Esteri STAMPA

Juncker: la Commissione Ue si concentrerà su crescita, lavoro e fisco

Il presidente della Commissione: «Noi intendiamo limitare da 130 a 23 il numero delle nuove iniziative nel 2015 e orientarle sul programma di investimenti» di 315 miliardi di euro annunciato a novembre
Juncker: la Commissione Ue si concentrerà su crescita, lavoro e fisco

La Commissione europea ha annunciato martedì la sua volontà di concentrare la sua azione nel 2015 sulle proposte di legge che rilanciano il lavoro e ritirare gli 83 testi bloccati dagli stati, suscitando la contrarietà dell’Europarlamento.

Nel suo discorso davanti al parlamento europeo riunito in seduta plenaria a Strasburgo, il presidente della Commissione europea Jean-Claude Juncker ha spiegato che «le grandi priorità dell’Europa sono la crescita e l’occupazione. Noi intendiamo limitare da 130 a 23 il numero delle nuove iniziative nel 2015 e orientarle sul programma di investimenti da 315 miliardi di euro» annunciato a novembre, oltre che sulla fiscalità.

Entro sei mesi la Commissione presenterà una direttiva sullo scambio automatico di informazioni, sul tax ruling all’origine dello scandalo LuxLeaks e sulla tassazione dei profitti di imprese nel paese dove sono realizzati al fine di lottare contro l’evasione e la frode fiscale.

La volontà della nuova Commissione di limitare le sue proposte di legge per concentrarsi sull’essenziale si traduce, di fatto, in una cura dimagrante che Juncker ha sintetizzato così: «Noi abbiamo esaminato 452 iniziative legislative nel corso dell’esame e noi proponiamo di ritirare, di cambiare o emendare 83 testi».

L’architetto della semplificazione è il primo vicepresidente della Commissione, Frans Timmermans secondo cui «ci siamo domandati se tutte queste iniziative facciano parte delle priorità e se esse sono utili». Per Timmermans «il nuovo ciclo legislativo vuole facilitare gli investimenti con proposte che creano occupazione e che possono essere adottate rapidamente». Di qui l’intenzione di ritirare le proposte che non rispondono a questi criteri anche se – ha messo le mani avanti Timmermans – ciò sarà possibile solo se le tre istituzioni (Consiglio degli stati, Parlamento e Commissione, ndr) sono d’accordo.

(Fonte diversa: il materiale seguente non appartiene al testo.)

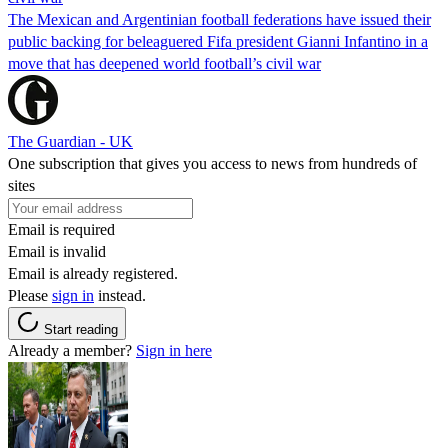
The Mexican and Argentinian football federations have issued their
public backing for beleaguered Fifa president Gianni Infantino in a
move that has deepened world football’s civil war
The Guardian - UK
One subscription that gives you access to news from hundreds of
sites
Email is required
Email is invalid
Email is already registered.
Please
sign in
instead.
Start reading
Already a member?
Sign in here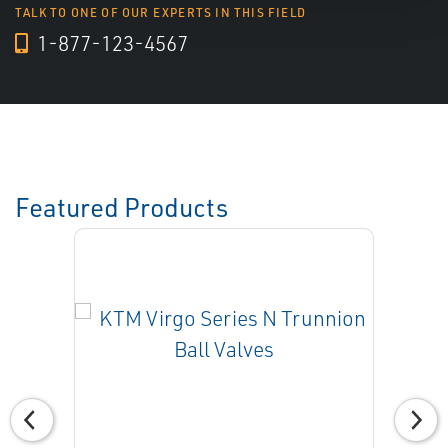
TALK TO ONE OF OUR EXPERTS IN THIS FIELD
1-877-123-4567
Featured Products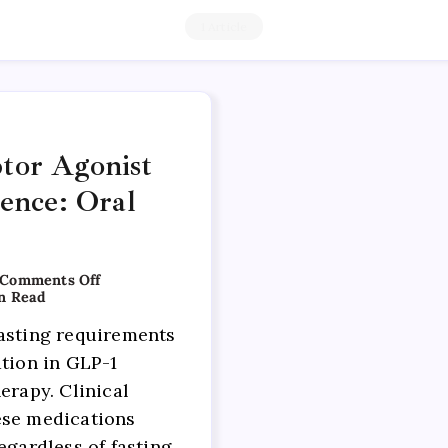
1 Article
tor Agonist
dence: Oral
Comments Off
n Read
asting requirements
ation in GLP-1
erapy. Clinical
ese medications
egardless of fasting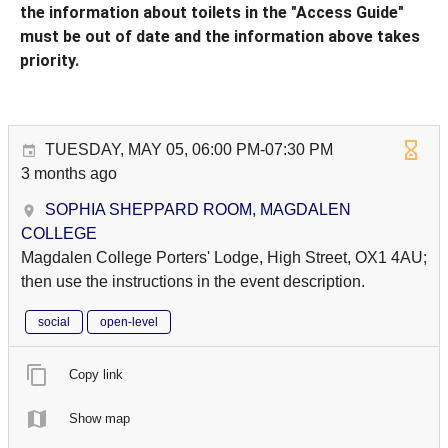
the information about toilets in the "Access Guide"
must be out of date and the information above takes
priority.
TUESDAY, MAY 05, 06:00 PM-07:30 PM
3 months ago
SOPHIA SHEPPARD ROOM, MAGDALEN
COLLEGE
Magdalen College Porters' Lodge, High Street, OX1 4AU;
then use the instructions in the event description.
social
open-level
Copy link
Show map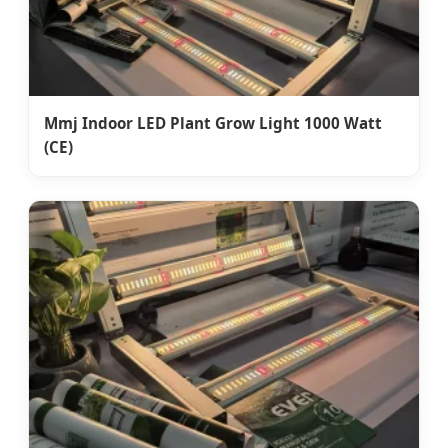
Mmj Indoor LED Plant Grow Light 1000 Watt
(CE)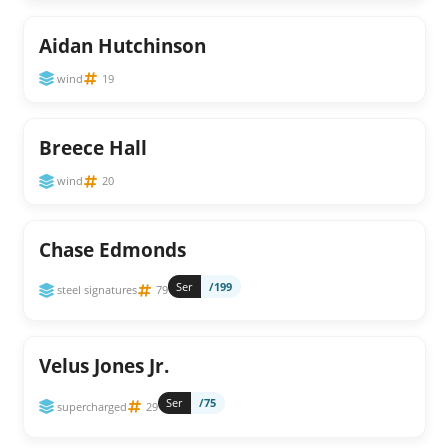
Aidan Hutchinson
wind
19
Breece Hall
wind
20
Chase Edmonds
Ser
/199
steel signatures
79
Velus Jones Jr.
Ser
/75
supercharged
29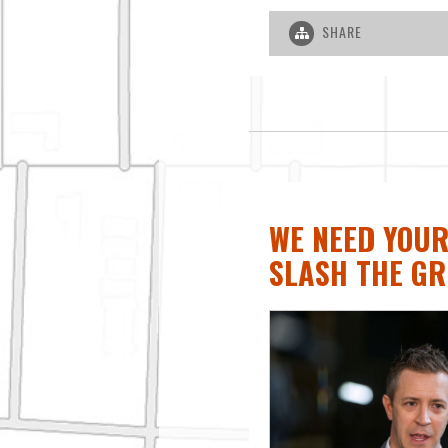
SHARE
WE NEED YOUR
SLASH THE GR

D’altra parte, crescita e lavoro sono le richieste avanzate dall’Italia alla Commissione Juncker non ultimo oggi dal premier Renzi che nel suo discorso alla camera prima e al senato poi sul prossimo vertice europeo ha detto chiaramente che «o cambiamo la direzione dell’Europa o perdiamo l’Europa».

Tuttavia, non altrettanto bene le proposte della Commissione sono state accolte dal parlamento europeo: se infatti gli ecologisti hanno condannato l’intenzione della Commissione di abbandonare le proposte sulla tassazione dell’energia e sulla gestione dei rifiuti riciclati, Timmermans ha chiesto tempo annunciando la presentazione di proposte più ambiziose nel 2015.

Se nell’europarlamento la Commissione Ue ha ottenuto il sostegno del Partito popolare europeo, prima forza politica comunitaria, Socialisti, liberali e verdi hanno invece espresso delle riserve, Il presidente del gruppo socialista, Gianni Pittella, ha annunciato una proposta di risoluzione che sarà votata in plenaria nel mese di gennaio: «Il parlamento europeo non intende rinunciare al suo diritto di fare proposte precise».

In particolare, Pittella nel chiedere maggiore flessibilità ha spiegato che «se uno stato membro partecipa al piano Juncker con dei fondi, questi soldi devono essere scomputati dal Patto di Stabilita’, stessa storia per quanto riguarda la parte cofinanziata. Non chiediamo di andare fuori dal Patto ma di utilizzare la flessibilità che è prevista dal Patto stesso».